> [Exercise goal]
Output all lines exactly, with nothing added or dropped.

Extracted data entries
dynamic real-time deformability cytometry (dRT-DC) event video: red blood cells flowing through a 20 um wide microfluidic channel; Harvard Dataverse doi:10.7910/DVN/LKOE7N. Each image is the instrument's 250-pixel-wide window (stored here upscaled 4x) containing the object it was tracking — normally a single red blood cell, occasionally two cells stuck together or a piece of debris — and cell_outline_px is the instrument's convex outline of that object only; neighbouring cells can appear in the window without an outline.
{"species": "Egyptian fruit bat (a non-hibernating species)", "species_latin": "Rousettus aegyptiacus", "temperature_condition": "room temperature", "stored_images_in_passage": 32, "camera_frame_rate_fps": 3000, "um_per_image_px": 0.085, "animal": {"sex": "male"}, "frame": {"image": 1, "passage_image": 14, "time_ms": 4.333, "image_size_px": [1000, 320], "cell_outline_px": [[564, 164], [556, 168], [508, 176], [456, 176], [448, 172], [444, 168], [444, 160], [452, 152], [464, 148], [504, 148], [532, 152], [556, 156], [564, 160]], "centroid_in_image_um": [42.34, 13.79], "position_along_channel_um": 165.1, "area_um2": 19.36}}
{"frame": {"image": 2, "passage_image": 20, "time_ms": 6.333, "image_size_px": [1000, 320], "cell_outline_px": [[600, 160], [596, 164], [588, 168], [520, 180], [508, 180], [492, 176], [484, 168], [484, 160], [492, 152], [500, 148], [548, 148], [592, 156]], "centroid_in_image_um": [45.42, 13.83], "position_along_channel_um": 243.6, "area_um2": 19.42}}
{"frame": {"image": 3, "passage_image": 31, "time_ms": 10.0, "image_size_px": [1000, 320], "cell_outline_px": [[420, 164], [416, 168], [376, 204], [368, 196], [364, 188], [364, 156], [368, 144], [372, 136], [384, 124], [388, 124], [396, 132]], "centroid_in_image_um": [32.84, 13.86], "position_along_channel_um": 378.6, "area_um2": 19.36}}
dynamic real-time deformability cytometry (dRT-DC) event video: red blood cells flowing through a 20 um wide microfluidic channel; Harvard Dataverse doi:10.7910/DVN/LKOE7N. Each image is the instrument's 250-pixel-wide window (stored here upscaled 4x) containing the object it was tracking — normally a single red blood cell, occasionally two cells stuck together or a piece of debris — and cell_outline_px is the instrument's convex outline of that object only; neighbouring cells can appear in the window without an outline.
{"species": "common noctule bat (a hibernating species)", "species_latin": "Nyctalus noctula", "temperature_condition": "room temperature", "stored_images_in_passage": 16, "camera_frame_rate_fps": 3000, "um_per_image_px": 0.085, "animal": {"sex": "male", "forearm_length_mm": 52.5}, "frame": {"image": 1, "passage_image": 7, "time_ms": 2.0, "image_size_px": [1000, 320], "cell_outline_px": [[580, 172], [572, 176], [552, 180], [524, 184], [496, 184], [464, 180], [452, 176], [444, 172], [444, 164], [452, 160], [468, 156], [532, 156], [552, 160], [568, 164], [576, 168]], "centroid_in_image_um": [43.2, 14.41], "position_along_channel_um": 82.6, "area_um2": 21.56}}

> [Worked solution]
dynamic real-time deformability cytometry (dRT-DC) event video: red blood cells flowing through a 20 um wide microfluidic channel; Harvard Dataverse doi:10.7910/DVN/LKOE7N. Each image is the instrument's 250-pixel-wide window (stored here upscaled 4x) containing the object it was tracking — normally a single red blood cell, occasionally two cells stuck together or a piece of debris — and cell_outline_px is the instrument's convex outline of that object only; neighbouring cells can appear in the window without an outline.
{"species": "Egyptian fruit bat (a non-hibernating species)", "species_latin": "Rousettus aegyptiacus", "temperature_condition": "room temperature", "stored_images_in_passage": 32, "camera_frame_rate_fps": 3000, "um_per_image_px": 0.085, "animal": {"sex": "male"}, "frame": {"image": 1, "passage_image": 14, "time_ms": 4.333, "image_size_px": [1000, 320], "cell_outline_px": [[564, 164], [556, 168], [508, 176], [456, 176], [448, 172], [444, 168], [444, 160], [452, 152], [464, 148], [504, 148], [532, 152], [556, 156], [564, 160]], "centroid_in_image_um": [42.34, 13.79], "position_along_channel_um": 165.1, "area_um2": 19.36}}
{"frame": {"image": 2, "passage_image": 20, "time_ms": 6.333, "image_size_px": [1000, 320], "cell_outline_px": [[600, 160], [596, 164], [588, 168], [520, 180], [508, 180], [492, 176], [484, 168], [484, 160], [492, 152], [500, 148], [548, 148], [592, 156]], "centroid_in_image_um": [45.42, 13.83], "position_along_channel_um": 243.6, "area_um2": 19.42}}
{"frame": {"image": 3, "passage_image": 31, "time_ms": 10.0, "image_size_px": [1000, 320], "cell_outline_px": [[420, 164], [416, 168], [376, 204], [368, 196], [364, 188], [364, 156], [368, 144], [372, 136], [384, 124], [388, 124], [396, 132]], "centroid_in_image_um": [32.84, 13.86], "position_along_channel_um": 378.6, "area_um2": 19.36}}
dynamic real-time deformability cytometry (dRT-DC) event video: red blood cells flowing through a 20 um wide microfluidic channel; Harvard Dataverse doi:10.7910/DVN/LKOE7N. Each image is the instrument's 250-pixel-wide window (stored here upscaled 4x) containing the object it was tracking — normally a single red blood cell, occasionally two cells stuck together or a piece of debris — and cell_outline_px is the instrument's convex outline of that object only; neighbouring cells can appear in the window without an outline.
{"species": "common noctule bat (a hibernating species)", "species_latin": "Nyctalus noctula", "temperature_condition": "room temperature", "stored_images_in_passage": 16, "camera_frame_rate_fps": 3000, "um_per_image_px": 0.085, "animal": {"sex": "male", "forearm_length_mm": 52.5}, "frame": {"image": 1, "passage_image": 7, "time_ms": 2.0, "image_size_px": [1000, 320], "cell_outline_px": [[580, 172], [572, 176], [552, 180], [524, 184], [496, 184], [464, 180], [452, 176], [444, 172], [444, 164], [452, 160], [468, 156], [532, 156], [552, 160], [568, 164], [576, 168]], "centroid_in_image_um": [43.2, 14.41], "position_along_channel_um": 82.6, "area_um2": 21.56}}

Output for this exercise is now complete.